I’m making a big stink about this not because I want Jackson to delve more deeply through some morbid fascination, but because I want the silencer ripped off the barrel of the gun. Though the subject is often taboo, we need to talk openly about trauma, so we can understand it and support those who suffer from it.
“In the end, we will remember not the words of our enemies, but the silence of our friends”…”Our lives begin to end the day we become silent about things that matter.” – Martin Luther King, Jr.













I’ll confess that I have shied away from this one–I was afraid for it being dark and depressing, and I don’t really need that in the winter. LOL I have heard criticism of the book, and your opinion is interesting to me that this stems from people being uncomfortable with the subject matter. I somehow got the impression that the book was just plain disturbing, but now I’m wondering if perhaps that isn’t the case.
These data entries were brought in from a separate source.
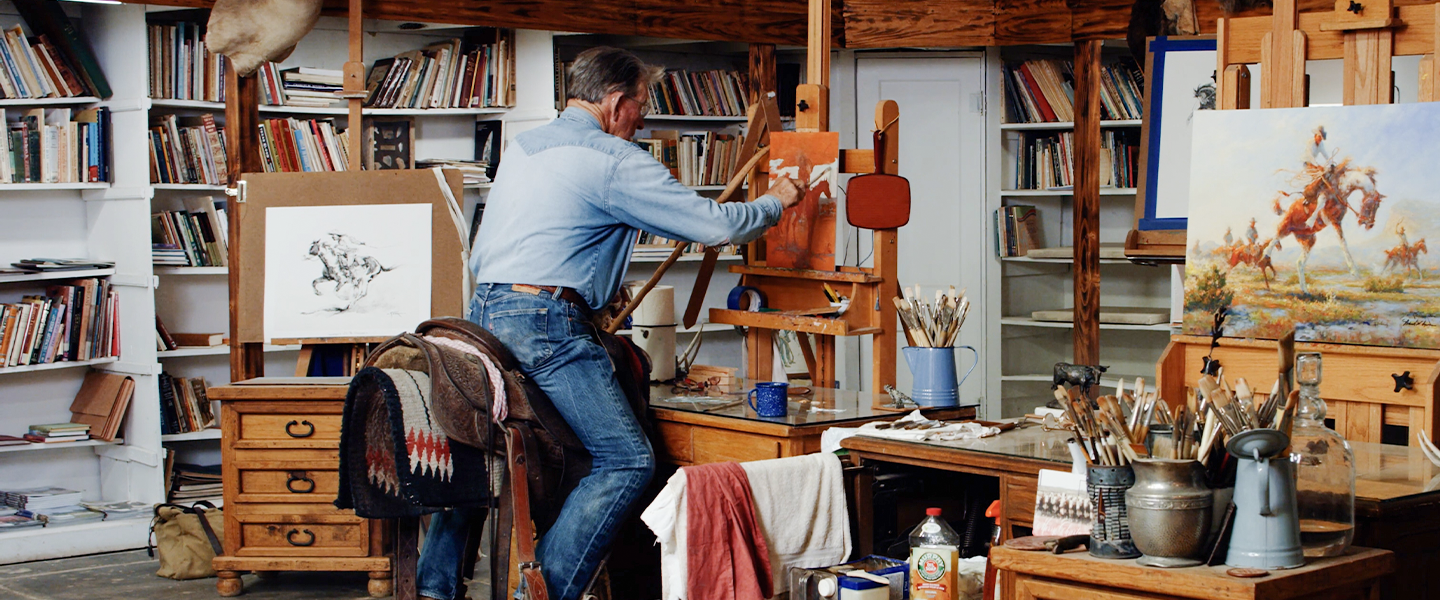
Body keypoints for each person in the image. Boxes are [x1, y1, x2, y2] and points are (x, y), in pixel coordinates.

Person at [414, 47, 805, 600]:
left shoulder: (523, 145)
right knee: (626, 460)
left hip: (481, 314)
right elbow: (716, 226)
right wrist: (775, 201)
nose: (642, 118)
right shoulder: (615, 159)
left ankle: (433, 591)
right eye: (640, 105)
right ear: (617, 101)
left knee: (481, 449)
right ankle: (537, 592)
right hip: (542, 321)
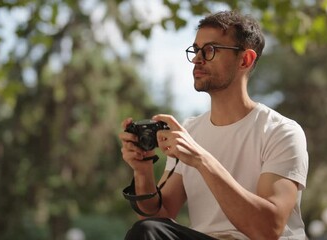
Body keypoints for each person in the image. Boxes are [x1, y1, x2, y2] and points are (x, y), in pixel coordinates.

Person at [119, 10, 309, 240]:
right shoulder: (190, 131)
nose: (198, 58)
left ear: (245, 59)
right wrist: (143, 171)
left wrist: (201, 159)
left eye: (210, 50)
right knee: (147, 231)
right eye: (196, 49)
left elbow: (268, 230)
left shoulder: (282, 132)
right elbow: (160, 215)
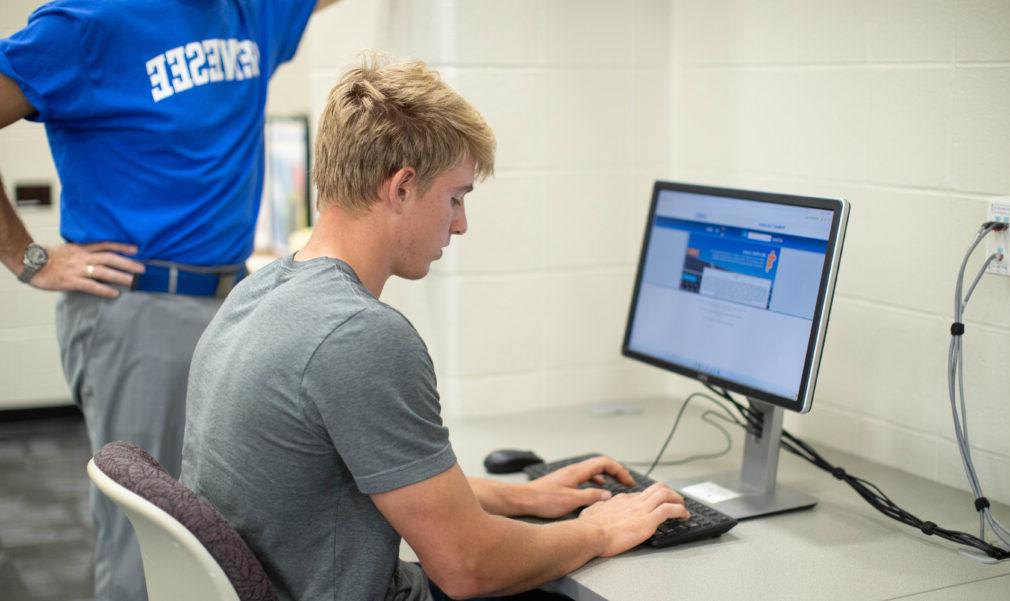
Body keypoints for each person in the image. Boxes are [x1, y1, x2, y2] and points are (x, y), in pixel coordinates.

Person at [180, 55, 689, 601]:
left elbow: (360, 483)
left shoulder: (259, 292)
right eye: (455, 197)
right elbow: (469, 567)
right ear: (400, 188)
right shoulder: (357, 336)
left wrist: (522, 498)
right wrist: (598, 528)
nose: (461, 223)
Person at [0, 1, 338, 599]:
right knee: (149, 544)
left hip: (233, 302)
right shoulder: (86, 23)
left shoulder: (251, 9)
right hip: (140, 309)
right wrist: (28, 257)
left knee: (225, 530)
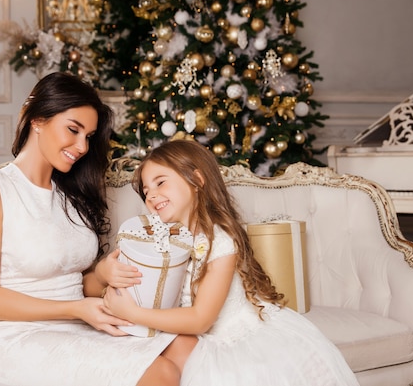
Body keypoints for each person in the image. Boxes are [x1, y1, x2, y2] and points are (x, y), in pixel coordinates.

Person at [0, 72, 195, 386]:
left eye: (88, 136)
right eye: (73, 130)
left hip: (80, 322)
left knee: (189, 349)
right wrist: (77, 310)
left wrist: (101, 275)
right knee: (161, 373)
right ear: (37, 119)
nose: (82, 146)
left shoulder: (73, 194)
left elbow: (75, 283)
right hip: (13, 335)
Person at [103, 139, 360, 386]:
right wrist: (110, 276)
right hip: (189, 331)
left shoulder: (220, 240)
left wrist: (132, 313)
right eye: (146, 191)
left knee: (189, 357)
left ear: (197, 180)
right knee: (156, 358)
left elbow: (201, 319)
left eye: (160, 183)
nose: (151, 196)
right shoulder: (161, 242)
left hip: (230, 335)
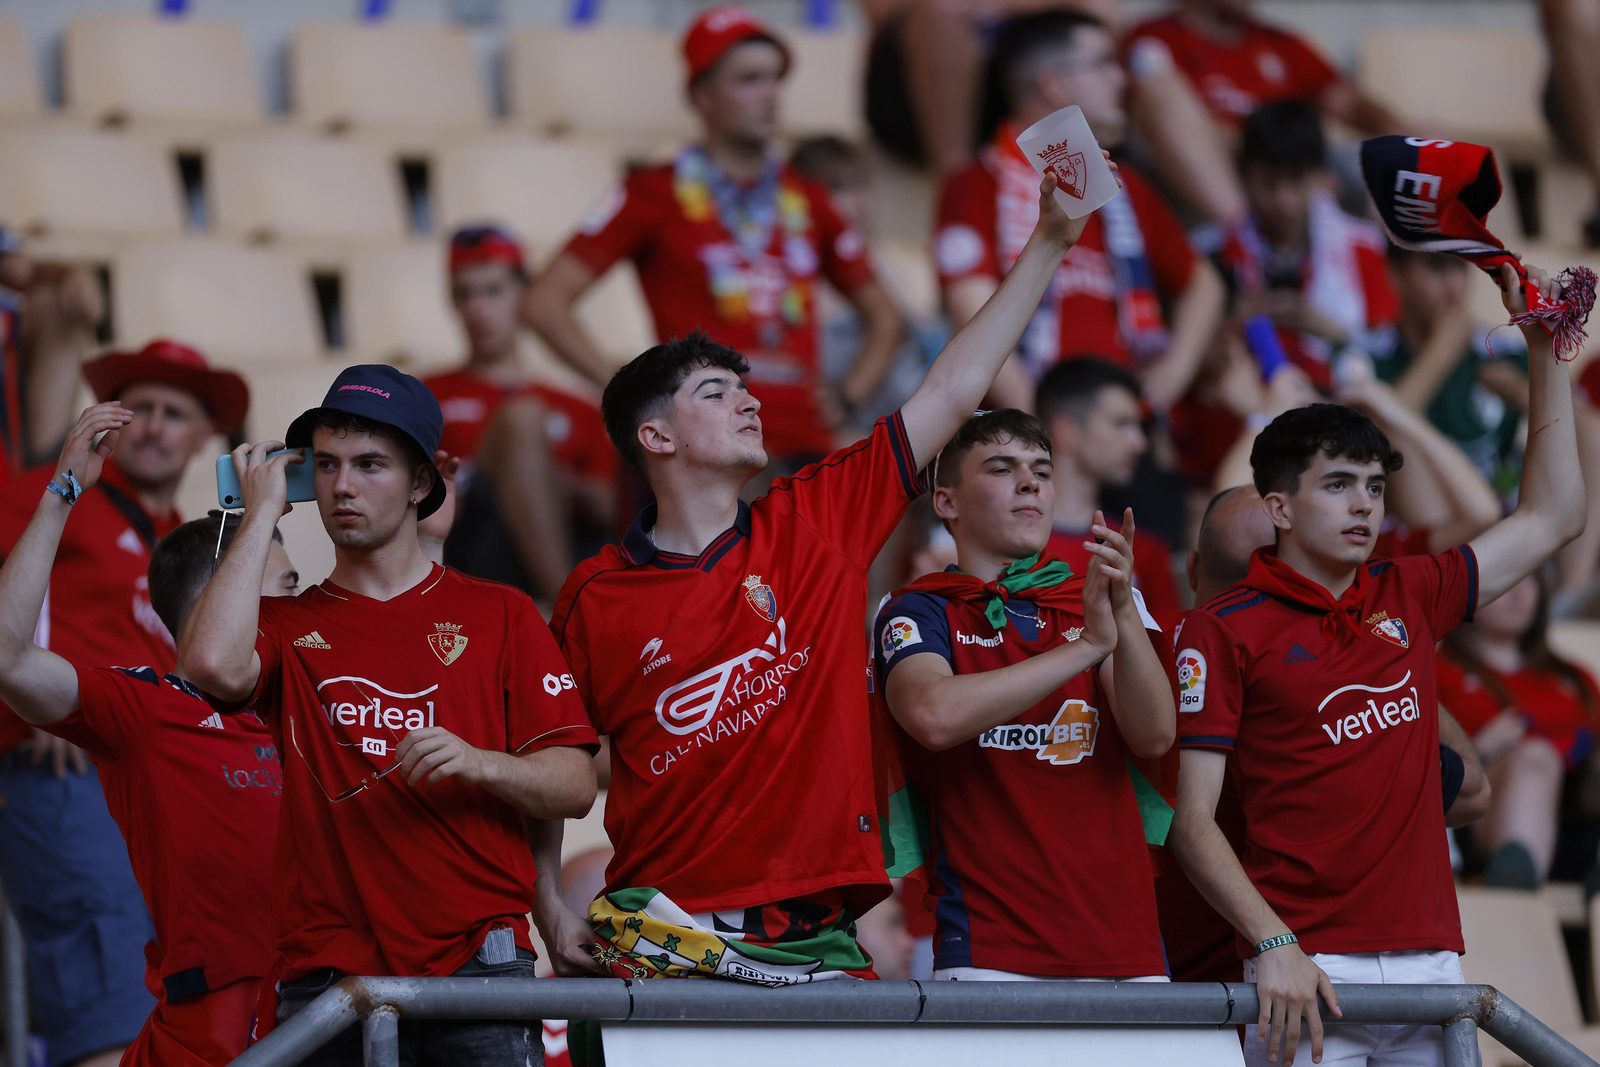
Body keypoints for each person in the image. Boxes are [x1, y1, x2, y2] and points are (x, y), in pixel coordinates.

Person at [544, 165, 1100, 979]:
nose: (750, 401)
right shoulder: (593, 594)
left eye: (747, 388)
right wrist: (546, 908)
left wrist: (1050, 241)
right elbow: (550, 763)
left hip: (820, 942)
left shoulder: (816, 519)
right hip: (668, 941)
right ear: (655, 437)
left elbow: (949, 389)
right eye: (716, 390)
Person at [1167, 261, 1582, 1067]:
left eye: (1372, 487)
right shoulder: (1223, 628)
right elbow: (1192, 822)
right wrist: (1275, 943)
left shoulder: (1409, 588)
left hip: (1430, 959)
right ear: (1279, 508)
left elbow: (1553, 517)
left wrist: (1544, 352)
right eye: (1338, 486)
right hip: (1302, 968)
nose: (1364, 504)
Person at [176, 365, 600, 1066]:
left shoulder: (500, 612)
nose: (343, 486)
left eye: (371, 464)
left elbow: (575, 782)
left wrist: (478, 760)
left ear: (420, 482)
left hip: (480, 969)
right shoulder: (284, 622)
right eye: (329, 465)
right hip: (327, 975)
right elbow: (211, 665)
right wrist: (258, 516)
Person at [0, 403, 301, 1066]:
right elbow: (7, 657)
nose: (301, 606)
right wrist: (63, 492)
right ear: (225, 596)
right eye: (283, 586)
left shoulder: (310, 700)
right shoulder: (145, 705)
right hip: (215, 1020)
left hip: (329, 996)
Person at [524, 5, 904, 472]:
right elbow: (543, 304)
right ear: (702, 95)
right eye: (749, 80)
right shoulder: (652, 193)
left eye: (775, 79)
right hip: (707, 448)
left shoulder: (807, 197)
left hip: (806, 442)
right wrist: (632, 396)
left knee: (911, 476)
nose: (770, 96)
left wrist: (849, 395)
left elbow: (886, 316)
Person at [874, 409, 1174, 980]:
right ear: (947, 503)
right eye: (1001, 468)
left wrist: (1120, 610)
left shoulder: (1092, 600)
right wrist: (1086, 646)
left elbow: (1155, 735)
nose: (1030, 481)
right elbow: (933, 715)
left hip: (1126, 946)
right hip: (991, 951)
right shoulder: (916, 608)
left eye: (1041, 469)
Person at [1156, 485, 1489, 983]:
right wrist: (1388, 667)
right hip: (1298, 979)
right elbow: (1472, 793)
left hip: (1175, 999)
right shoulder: (1298, 683)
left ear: (1193, 569)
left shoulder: (1138, 674)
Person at [935, 9, 1224, 412]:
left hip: (1123, 443)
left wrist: (1167, 380)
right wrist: (1042, 437)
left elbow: (1203, 284)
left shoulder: (1125, 185)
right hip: (1024, 445)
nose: (1121, 79)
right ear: (1052, 84)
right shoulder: (976, 184)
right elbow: (973, 319)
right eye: (1104, 63)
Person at [424, 225, 619, 598]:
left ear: (524, 295)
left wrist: (558, 483)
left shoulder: (577, 406)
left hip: (569, 540)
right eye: (465, 294)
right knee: (522, 418)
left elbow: (612, 507)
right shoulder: (426, 395)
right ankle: (573, 614)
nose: (478, 308)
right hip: (463, 551)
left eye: (493, 291)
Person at [1220, 102, 1399, 388]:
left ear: (1320, 175)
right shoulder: (1220, 248)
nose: (1284, 200)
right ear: (1245, 175)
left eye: (1296, 180)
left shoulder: (1364, 247)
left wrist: (1316, 323)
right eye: (1269, 182)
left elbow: (1387, 354)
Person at [1438, 573, 1599, 889]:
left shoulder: (1574, 677)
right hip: (1482, 818)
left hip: (1579, 818)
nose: (1519, 594)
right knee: (1535, 757)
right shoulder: (1435, 671)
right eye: (1509, 578)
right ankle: (1515, 880)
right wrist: (1477, 750)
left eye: (1531, 580)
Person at [1036, 358, 1184, 630]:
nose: (1140, 443)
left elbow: (1165, 662)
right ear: (1065, 432)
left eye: (1138, 427)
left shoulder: (1146, 552)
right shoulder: (1006, 544)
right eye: (1121, 423)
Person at [1370, 244, 1527, 490]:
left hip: (1504, 508)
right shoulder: (1365, 355)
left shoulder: (1508, 352)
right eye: (1437, 268)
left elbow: (1578, 429)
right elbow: (1368, 451)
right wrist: (1442, 352)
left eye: (1461, 267)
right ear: (1395, 274)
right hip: (1419, 518)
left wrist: (1522, 394)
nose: (1454, 285)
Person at [1124, 0, 1400, 134]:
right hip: (1224, 179)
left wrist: (1395, 131)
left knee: (1427, 139)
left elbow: (1350, 103)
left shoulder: (1282, 42)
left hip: (1296, 174)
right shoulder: (1155, 38)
“I felt like I was staring at a Lisa Frank folder for about an hour. ” LOL–great line !!
Heh – thanks! When I read the book, I didn’t see it as being too dark. Both this book and the memoir start off with the rape, so it’s definitely intense, especially right at the beginning. But the books are not about what happened to Sebold or her character Susie, but about how people deal with pain and grief, and can ultimately find redemption and resolution. I think it could have easily been a morbid or even cliche wallowing in misery, but through plain-faced honesty, Sebold manages to make it real. There’s good, there’s bad, there’s pain but there’s also hope. If people found it disturbing, I suspect they may have been so overwhelmed by the beginning, they didn’t get to the end (emotionally at least, if not literally). I’ve seen some reviews that called it “emotionally manipulative” – but that just makes the feminist in me want to stick my tongue out at them.
All that said, it’s definitely not an easy read. The prose is straightforward enough, but you do have to be in a place where you’re prepared for the subject matter, so I can definitely understand putting it off for another time!